=== DATASET ===

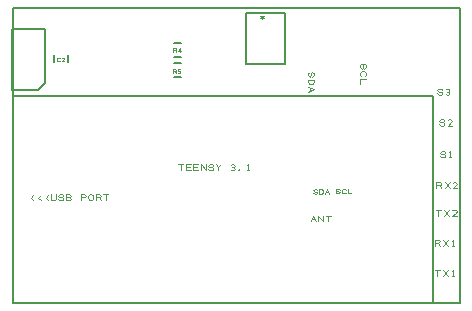
<source format=gbr>
%FSLAX35Y35*%
%MOIN*%
G04 EasyPC Gerber Version 18.0.8 Build 3632 *
%ADD10C,0.00100*%
%ADD13C,0.00128*%
%ADD11C,0.00500*%
%ADD12C,0.00600*%
X0Y0D02*
D02*
D10*
X7260Y34538D02*
X6478Y35319D01*
X7260Y36100*
X9760Y34538D02*
X8978Y35319D01*
X9760Y36100*
X12260Y34538D02*
X11478Y35319D01*
X12260Y36100*
X13197Y36413D02*
Y35006D01*
X13354Y34694*
X13666Y34538*
X14291*
X14604Y34694*
X14760Y35006*
Y36413*
X15697Y35006D02*
X15854Y34694D01*
X16166Y34538*
X16791*
X17104Y34694*
X17260Y35006*
X17104Y35319*
X16791Y35475*
X16166*
X15854Y35631*
X15697Y35944*
X15854Y36256*
X16166Y36413*
X16791*
X17104Y36256*
X17260Y35944*
X19291Y35475D02*
X19604Y35319D01*
X19760Y35006*
X19604Y34694*
X19291Y34538*
X18197*
Y36413*
X19291*
X19604Y36256*
X19760Y35944*
X19604Y35631*
X19291Y35475*
X18197*
X23197Y34538D02*
Y36413D01*
X24291*
X24604Y36256*
X24760Y35944*
X24604Y35631*
X24291Y35475*
X23197*
X25697Y35163D02*
Y35788D01*
X25854Y36100*
X26010Y36256*
X26322Y36413*
X26635*
X26947Y36256*
X27104Y36100*
X27260Y35788*
Y35163*
X27104Y34850*
X26947Y34694*
X26635Y34538*
X26322*
X26010Y34694*
X25854Y34850*
X25697Y35163*
X28197Y34538D02*
Y36413D01*
X29291*
X29604Y36256*
X29760Y35944*
X29604Y35631*
X29291Y35475*
X28197*
X29291D02*
X29760Y34538D01*
X31478D02*
Y36413D01*
X30697D02*
X32260D01*
X56478Y44538D02*
Y46413D01*
X55697D02*
X57260D01*
X58197Y44538D02*
Y46413D01*
X59760*
X59447Y45475D02*
X58197D01*
Y44538D02*
X59760D01*
X60697D02*
Y46413D01*
X62260*
X61947Y45475D02*
X60697D01*
Y44538D02*
X62260D01*
X63197D02*
Y46413D01*
X64760Y44538*
Y46413*
X65697Y45006D02*
X65854Y44694D01*
X66166Y44538*
X66791*
X67104Y44694*
X67260Y45006*
X67104Y45319*
X66791Y45475*
X66166*
X65854Y45631*
X65697Y45944*
X65854Y46256*
X66166Y46413*
X66791*
X67104Y46256*
X67260Y45944*
X68978Y44538D02*
Y45475D01*
X68197Y46413*
X68978Y45475D02*
X69760Y46413D01*
X73354Y44694D02*
X73666Y44538D01*
X73978*
X74291Y44694*
X74447Y45006*
X74291Y45319*
X73978Y45475*
X73666*
X73978D02*
X74291Y45631D01*
X74447Y45944*
X74291Y46256*
X73978Y46413*
X73666*
X73354Y46256*
X75854Y44538D02*
X76010Y44694D01*
X75854Y44850*
X75697Y44694*
X75854Y44538*
X78510D02*
X79135D01*
X78822D02*
Y46413D01*
X78510Y46100*
X83665Y94778D02*
Y96028D01*
X84289Y95091D02*
X83039Y95716D01*
Y95091D02*
X84289Y95716D01*
X99424Y77181D02*
X99112Y77025D01*
X98956Y76712*
Y76087*
X99112Y75775*
X99424Y75619*
X99737Y75775*
X99893Y76087*
Y76712*
X100049Y77025*
X100362Y77181*
X100674Y77025*
X100830Y76712*
Y76087*
X100674Y75775*
X100362Y75619*
X98956Y74681D02*
X100830D01*
Y73744*
X100674Y73431*
X100518Y73275*
X100206Y73119*
X99580*
X99268Y73275*
X99112Y73431*
X98956Y73744*
Y74681*
Y72181D02*
X100830Y71400D01*
X98956Y70619*
X99737Y71869D02*
Y70931D01*
X99859Y27479D02*
X100641Y29354D01*
X101422Y27479*
X100172Y28260D02*
X101109D01*
X102359Y27479D02*
Y29354D01*
X103922Y27479*
Y29354*
X105641Y27479D02*
Y29354D01*
X104859D02*
X106422D01*
X100733Y36984D02*
X100856Y36738D01*
X101102Y36615*
X101594*
X101841Y36738*
X101963Y36984*
X101841Y37230*
X101594Y37353*
X101102*
X100856Y37476*
X100733Y37722*
X100856Y37968*
X101102Y38091*
X101594*
X101841Y37968*
X101963Y37722*
X102702Y36615D02*
Y38091D01*
X103440*
X103686Y37968*
X103809Y37845*
X103932Y37599*
Y37107*
X103809Y36861*
X103686Y36738*
X103440Y36615*
X102702*
X104670D02*
X105285Y38091D01*
X105900Y36615*
X104916Y37230D02*
X105654D01*
X108221Y37109D02*
X108344Y36863D01*
X108591Y36740*
X109083*
X109329Y36863*
X109452Y37109*
X109329Y37355*
X109083Y37478*
X108591*
X108344Y37601*
X108221Y37847*
X108344Y38093*
X108591Y38216*
X109083*
X109329Y38093*
X109452Y37847*
X111420Y36986D02*
X111297Y36863D01*
X111051Y36740*
X110682*
X110436Y36863*
X110313Y36986*
X110190Y37232*
Y37724*
X110313Y37970*
X110436Y38093*
X110682Y38216*
X111051*
X111297Y38093*
X111420Y37970*
X112158Y38216D02*
Y36740D01*
X113389*
X116772Y79927D02*
X116459Y79770D01*
X116303Y79458*
Y78833*
X116459Y78520*
X116772Y78364*
X117084Y78520*
X117241Y78833*
Y79458*
X117397Y79770*
X117709Y79927*
X118022Y79770*
X118178Y79458*
Y78833*
X118022Y78520*
X117709Y78364*
X116615Y75864D02*
X116459Y76020D01*
X116303Y76333*
Y76802*
X116459Y77114*
X116615Y77270*
X116928Y77427*
X117553*
X117865Y77270*
X118022Y77114*
X118178Y76802*
Y76333*
X118022Y76020*
X117865Y75864*
X118178Y74927D02*
X116303D01*
Y73364*
X142031Y9056D02*
Y11123D01*
X141169D02*
X142892D01*
X143925Y9056D02*
X145648Y11123D01*
X143925D02*
X145648Y9056D01*
X147026D02*
X147715D01*
X147370D02*
Y11123D01*
X147026Y10779*
X141169Y19165D02*
Y21232D01*
X142375*
X142720Y21060*
X142892Y20715*
X142720Y20371*
X142375Y20199*
X141169*
X142375D02*
X142892Y19165D01*
X143925D02*
X145648Y21232D01*
X143925D02*
X145648Y19165D01*
X147026D02*
X147715D01*
X147370D02*
Y21232D01*
X147026Y20888*
X142405Y29150D02*
Y31217D01*
X141544D02*
X143266D01*
X144300Y29150D02*
X146022Y31217D01*
X144300D02*
X146022Y29150D01*
X148433D02*
X147056D01*
X148261Y30355*
X148433Y30700*
X148261Y31044*
X147917Y31217*
X147400*
X147056Y31044*
X141669Y38385D02*
Y40452D01*
X142874*
X143219Y40280*
X143391Y39935*
X143219Y39591*
X142874Y39419*
X141669*
X142874D02*
X143391Y38385D01*
X144424D02*
X146147Y40452D01*
X144424D02*
X146147Y38385D01*
X148558D02*
X147180D01*
X148386Y39591*
X148558Y39935*
X148386Y40280*
X148042Y40452*
X147525*
X147180Y40280*
X141918Y70102D02*
X142091Y69758D01*
X142435Y69586*
X143124*
X143469Y69758*
X143641Y70102*
X143469Y70447*
X143124Y70619*
X142435*
X142091Y70791*
X141918Y71136*
X142091Y71480*
X142435Y71653*
X143124*
X143469Y71480*
X143641Y71136*
X144846Y69758D02*
X145191Y69586D01*
X145535*
X145880Y69758*
X146052Y70102*
X145880Y70447*
X145535Y70619*
X145191*
X145535D02*
X145880Y70791D01*
X146052Y71136*
X145880Y71480*
X145535Y71653*
X145191*
X144846Y71480*
X142667Y59869D02*
X142839Y59524D01*
X143184Y59352*
X143873*
X144217Y59524*
X144389Y59869*
X144217Y60213*
X143873Y60385*
X143184*
X142839Y60557*
X142667Y60902*
X142839Y61246*
X143184Y61419*
X143873*
X144217Y61246*
X144389Y60902*
X146801Y59352D02*
X145423D01*
X146629Y60557*
X146801Y60902*
X146629Y61246*
X146284Y61419*
X145767*
X145423Y61246*
X142917Y49260D02*
X143089Y48916D01*
X143433Y48744*
X144122*
X144467Y48916*
X144639Y49260*
X144467Y49605*
X144122Y49777*
X143433*
X143089Y49949*
X142917Y50294*
X143089Y50638*
X143433Y50811*
X144122*
X144467Y50638*
X144639Y50294*
X146017Y48744D02*
X146706D01*
X146361D02*
Y50811D01*
X146017Y50466*
D02*
D11*
X250Y71033D02*
Y91541D01*
X11266*
Y73533*
X8766Y71033*
X250*
X641Y302D02*
X149656D01*
Y98398*
X641*
Y302*
X697Y250D02*
X140697D01*
Y69069*
X697*
Y250*
X91127Y96796D02*
X78127D01*
Y79796*
X91127*
Y96796*
D02*
D12*
X14254Y80368D02*
Y82730D01*
X18978Y80368D02*
Y82730D01*
X54248Y75443D02*
X56611D01*
X54248Y80167D02*
X56611D01*
X54248Y82057D02*
X56611D01*
X54248Y86782D02*
X56611D01*
D02*
D13*
X16243Y80926D02*
X16143Y80826D01*
X15943Y80726*
X15643*
X15443Y80826*
X15343Y80926*
X15243Y81126*
Y81526*
X15343Y81726*
X15443Y81826*
X15643Y81926*
X15943*
X16143Y81826*
X16243Y81726*
X17643Y80726D02*
X16843D01*
X17543Y81426*
X17643Y81626*
X17543Y81826*
X17343Y81926*
X17043*
X16843Y81826*
X53932Y76857D02*
Y78057D01*
X54632*
X54832Y77957*
X54932Y77757*
X54832Y77557*
X54632Y77457*
X53932*
X54632D02*
X54932Y76857D01*
X55532Y76957D02*
X55732Y76857D01*
X56032*
X56232Y76957*
X56332Y77157*
Y77257*
X56232Y77457*
X56032Y77557*
X55532*
Y78057*
X56332*
X54057Y83846D02*
Y85046D01*
X54757*
X54957Y84946*
X55057Y84746*
X54957Y84546*
X54757Y84446*
X54057*
X54757D02*
X55057Y83846D01*
X56157D02*
Y85046D01*
X55657Y84246*
X56457*
X0Y0D02*
M02*

</source>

===

Transcribe the lines above between the line holding "X17260Y35944*" and the line holding "X58197Y44538D02*", inclusive, exactly as they stand and with nothing added.

▸ ANSWER TO THE PROBLEM
X17260Y35944*
X19291Y35475D02*
X19604Y35319D01*
X19760Y35006*
X19604Y34694*
X19291Y34538*
X18197*
Y36413*
X19291*
X19604Y36256*
X19760Y35944*
X19604Y35631*
X19291Y35475*
X18197*
X23197Y34538D02*
Y36413D01*
X24291*
X24604Y36256*
X24760Y35944*
X24604Y35631*
X24291Y35475*
X23197*
X25697Y35163D02*
Y35788D01*
X25854Y36100*
X26010Y36256*
X26322Y36413*
X26635*
X26947Y36256*
X27104Y36100*
X27260Y35788*
Y35163*
X27104Y34850*
X26947Y34694*
X26635Y34538*
X26322*
X26010Y34694*
X25854Y34850*
X25697Y35163*
X28197Y34538D02*
Y36413D01*
X29291*
X29604Y36256*
X29760Y35944*
X29604Y35631*
X29291Y35475*
X28197*
X29291D02*
X29760Y34538D01*
X31478D02*
Y36413D01*
X30697D02*
X32260D01*
X56478Y44538D02*
Y46413D01*
X55697D02*
X57260D01*
X58197Y44538D02*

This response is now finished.